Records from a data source

====================

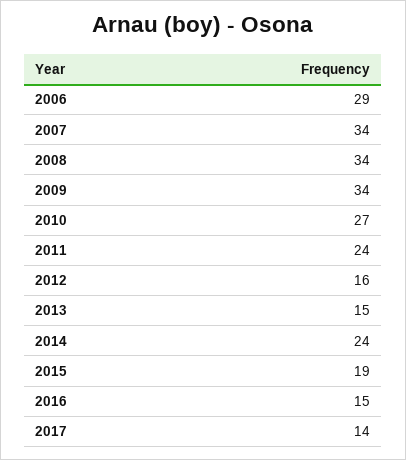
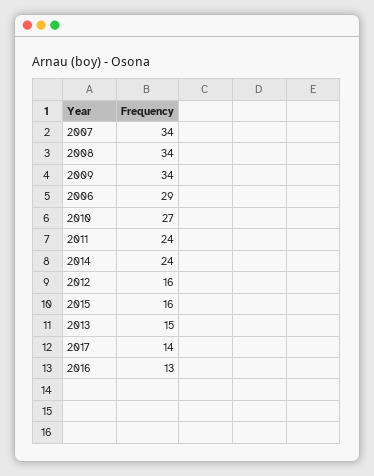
2015: 19 -> 16
2016: 15 -> 13

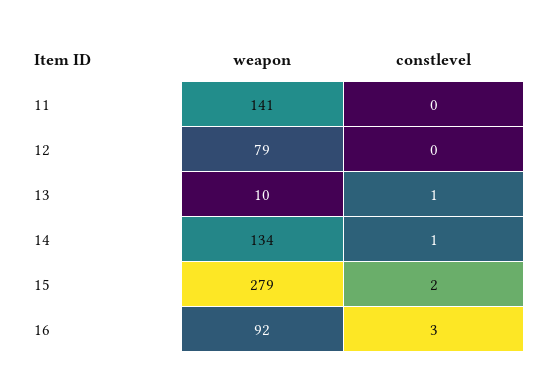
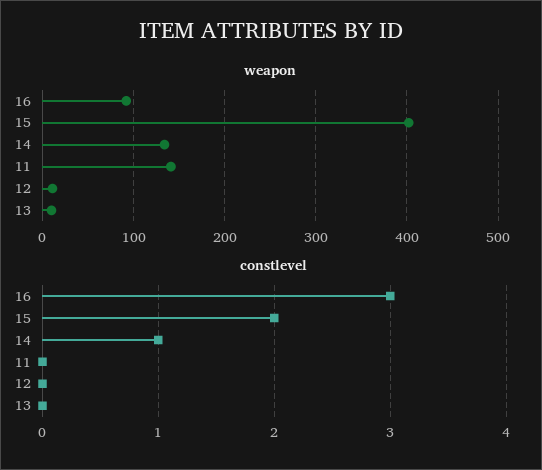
weapon, 12: 79 -> 10
constlevel, 13: 1 -> 0
weapon, 15: 279 -> 400

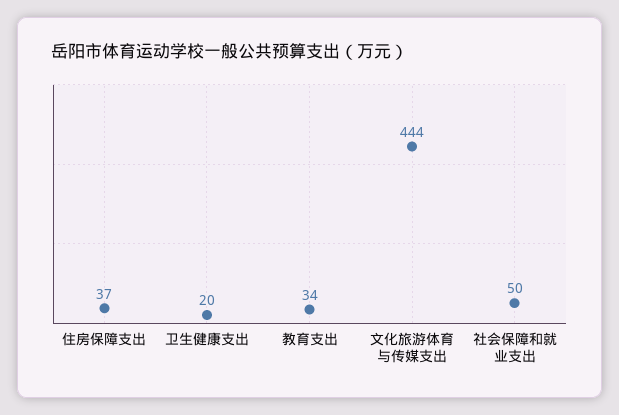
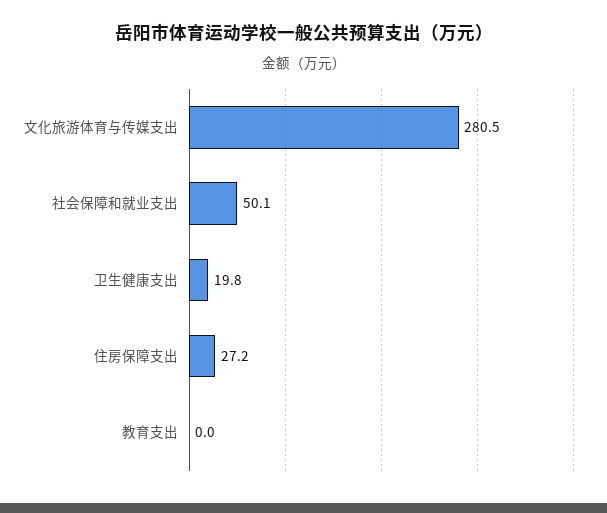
住房保障支出: 37 -> 27.2
教育支出: 34 -> 0
文化旅游体育与传媒支出: 444 -> 280.5

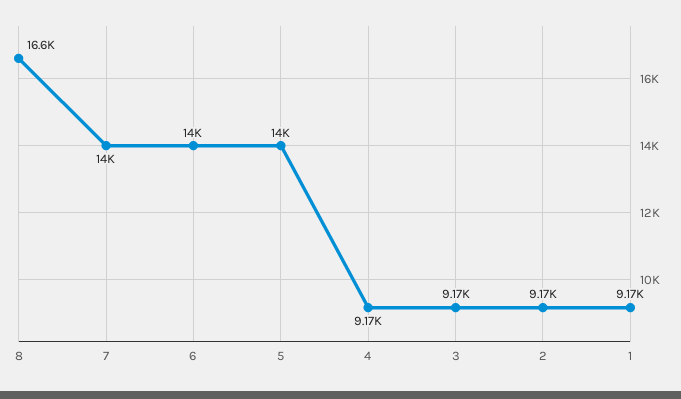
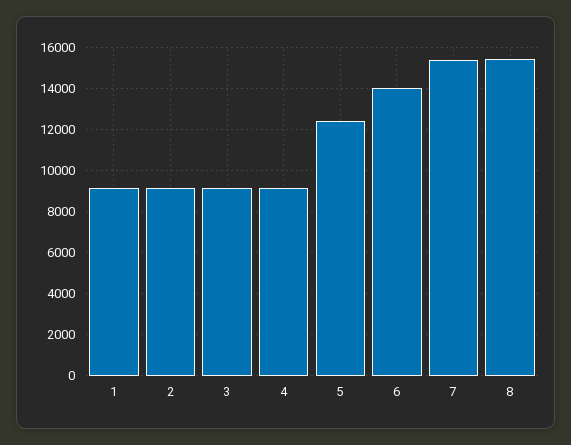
8: 16600 -> 15500
7: 14000 -> 15500
5: 14000 -> 12500

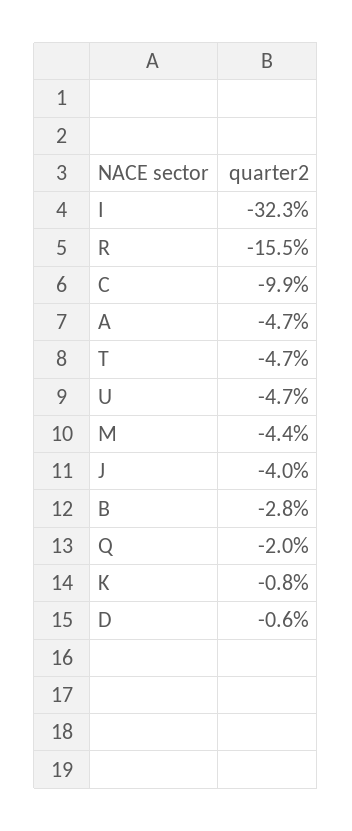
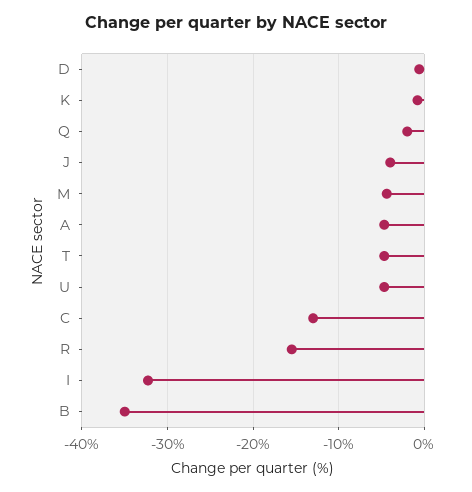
C: -9.9 -> -13
B: -2.8 -> -35

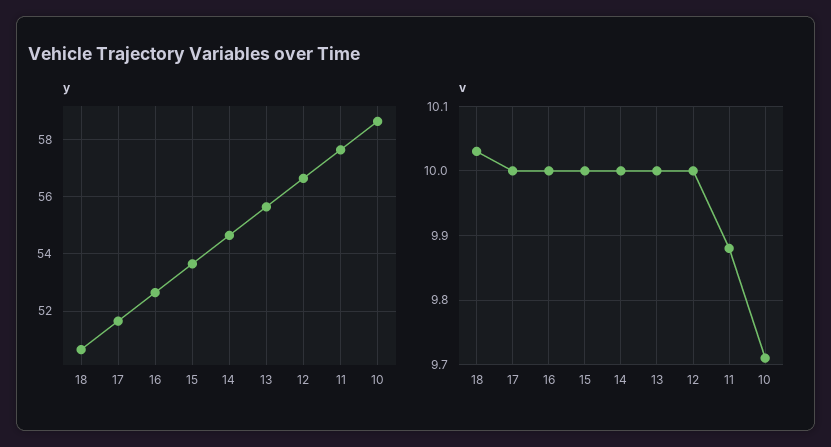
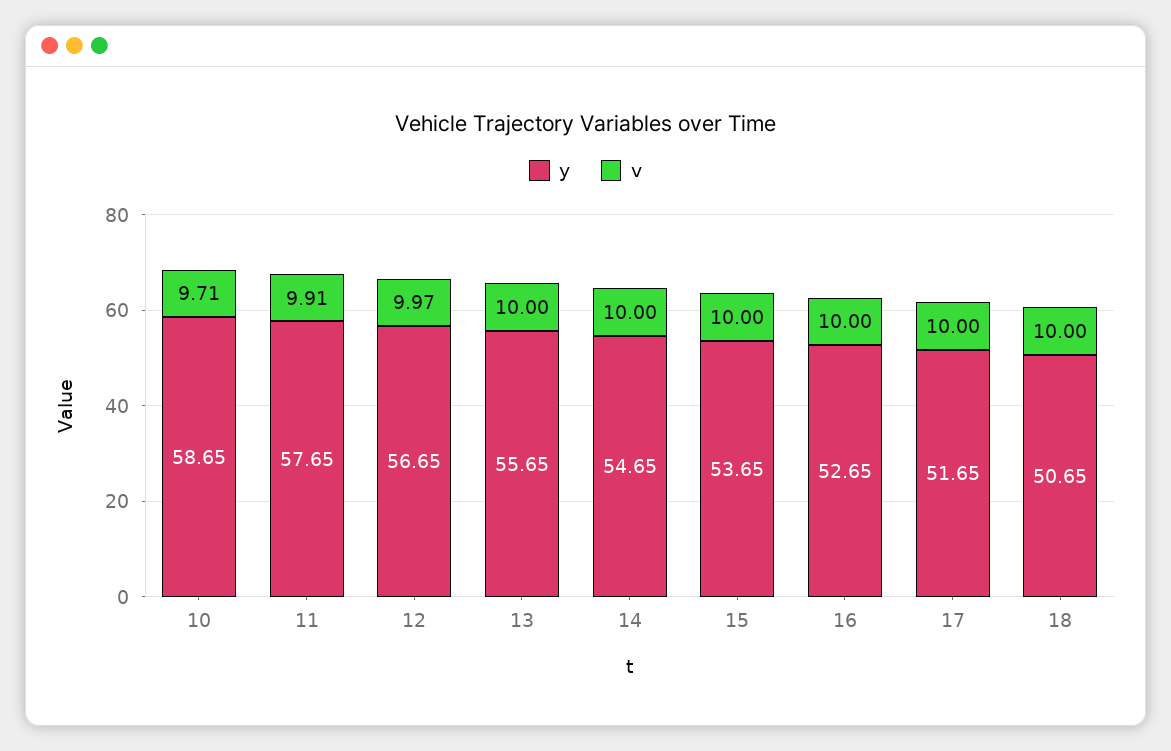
v, 18: 10.03 -> 10
v, 12: 10 -> 9.97
v, 11: 9.88 -> 9.91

====================

» GOAL OF THE EXERCISE: Would you retype every record above exactly, leaving out the pictures?

» ANSWER SPACE:
2015: 19 -> 16
2016: 15 -> 13

weapon, 12: 79 -> 10
constlevel, 13: 1 -> 0
weapon, 15: 279 -> 400

住房保障支出: 37 -> 27.2
教育支出: 34 -> 0
文化旅游体育与传媒支出: 444 -> 280.5

8: 16600 -> 15500
7: 14000 -> 15500
5: 14000 -> 12500

C: -9.9 -> -13
B: -2.8 -> -35

v, 18: 10.03 -> 10
v, 12: 10 -> 9.97
v, 11: 9.88 -> 9.91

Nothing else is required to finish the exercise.